The U.S. dollar index (DXY) tracks the performance of the dollar against a basket of other currencies including the euro. Since the middle of November, the DXY has dipped twice to values around 105.30. The dips have resulted from optimism that the Fed will pivot to less aggressive rate hikes after inflation sentiments signalled that a peak could be closer.

Traders are projecting 63.50% odds that the Fed will pivot to a 0.5% rate hike while there are 36.50% of traders who’ve placed bets that the fed will stick to the 75-basis point hike. Friday, December 2, will see a release of nonfarm payroll figures. Economists are projecting an addition of 200,000 new jobs down from 261,000 recorded in October 2022.

China Factory Data Turns Markets Tepid

For the first time in almost two years, China’s factory gate prices fell, causing a loss of momentum on the Asian markets. China’s producer price index dropped by 1.3% in October compared to the same month last year. The drop pushed the index to a negative territory, the first such instance since December 2020.

The consumer price index on the other hand went up by 2.1%, a slight reduction from the 2.8% recorded in September. However, Industrial Production rose by 5% year on year against a target of 5.2%. In the same period, retail sales came down 0.5% beating a slightly gloomier forecast of a 1% drop.

Russia-Ukraine war and Missed Targets

The global economy sentiments around the Russian-Ukraine war haven’t been so optimistic. That said, the misfired missile attack that landed at Przewodów, a village at the border of Ukraine and Poland, changed the mood significantly.

Poland being a NATO member means that than attack its assets and people would be interpreted as an attack on NATO. The likelihood of an escalation dampened the financial markets leading to lost performance on some euro currency pairs. For instance, the EURUSD pair dropped to 1.0292 after a 1.0480 peak.

Disappointing UK-Employment-Related Data

The July to September 2022 period saw UK unemployment rate rise to 3.6%. This rise is a slightly deterioration, of about 0.2%, from the April to June period. Compared to the pre-pandemic levels, the current unemployment numbers are still 0.4% below.
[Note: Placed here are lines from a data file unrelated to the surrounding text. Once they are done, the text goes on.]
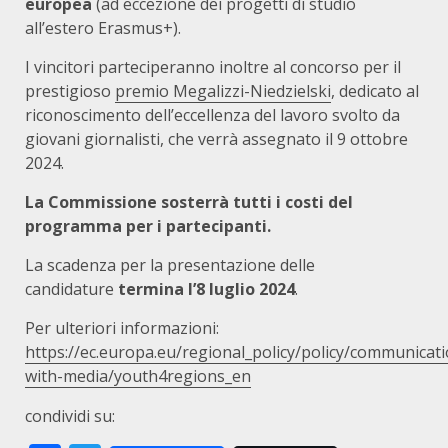
europea
(ad eccezione dei progetti di studio
all’estero Erasmus+).
I vincitori parteciperanno inoltre al concorso per il
prestigioso
premio Megalizzi-Niedzielski
, dedicato al
riconoscimento dell’eccellenza del lavoro svolto da
giovani giornalisti, che verrà assegnato il 9 ottobre
2024.
La Commissione sosterrà tutti i costi del
programma per i partecipanti.
La scadenza per la presentazione delle
candidature
termina l’8 luglio 2024
.
Per ulteriori informazioni:
https://ec.europa.eu/regional_policy/policy/communicat
with-media/youth4regions_en
condividi su:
Despite the drops and misses, the UK economic activity 0.2 percentage points higher to clock 21.6%. Compared to pre-pandemic levels, the economy has improved by 1.4%. The news caused a shift in the GBPUSD pair that started trading at 1.2028 and later eased to 1.1830.

How To Profit from The Missed Sentiments

As a forex market trader, one of the most important money management tips is to trade what you can afford to lose. Have a maximum acceptable loss either weekly or monthly. Quantify your trades based on fixed sums or percentages as you establish your stop loss levels.
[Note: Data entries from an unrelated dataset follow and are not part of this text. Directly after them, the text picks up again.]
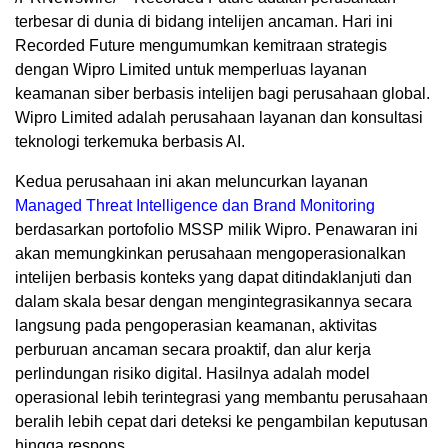
terbesar di dunia di bidang intelijen ancaman. Hari ini
Recorded Future mengumumkan kemitraan strategis
dengan Wipro Limited untuk memperluas layanan
keamanan siber berbasis intelijen bagi perusahaan global.
Wipro Limited adalah perusahaan layanan dan konsultasi
teknologi terkemuka berbasis AI.
Kedua perusahaan ini akan meluncurkan layanan
Managed Threat Intelligence dan Brand Monitoring
berdasarkan portofolio MSSP milik Wipro. Penawaran ini
akan memungkinkan perusahaan mengoperasionalkan
intelijen berbasis konteks yang dapat ditindaklanjuti dan
dalam skala besar dengan mengintegrasikannya secara
langsung pada pengoperasian keamanan, aktivitas
perburuan ancaman secara proaktif, dan alur kerja
perlindungan risiko digital. Hasilnya adalah model
operasional lebih terintegrasi yang membantu perusahaan
beralih lebih cepat dari deteksi ke pengambilan keputusan
hingga respons.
Also, have a risk to reward ratio that you are aiming at and take profit when the conditions are right. Take time to refine your strategy and evaluate your appetite for risk. Lastly, capitalise on leverage but do not open larger positions that could amplify your losses beyond your risk limits.


At any one time, the forex market will exhibit a mix of sentiments, some good and others disappointing. However, as a trader, you cannot afford to time the market wrongly. You must always be on top of your money management strategy. Having the right tips can help you take charge and control your trades even when your positions are not moving so much in your favour.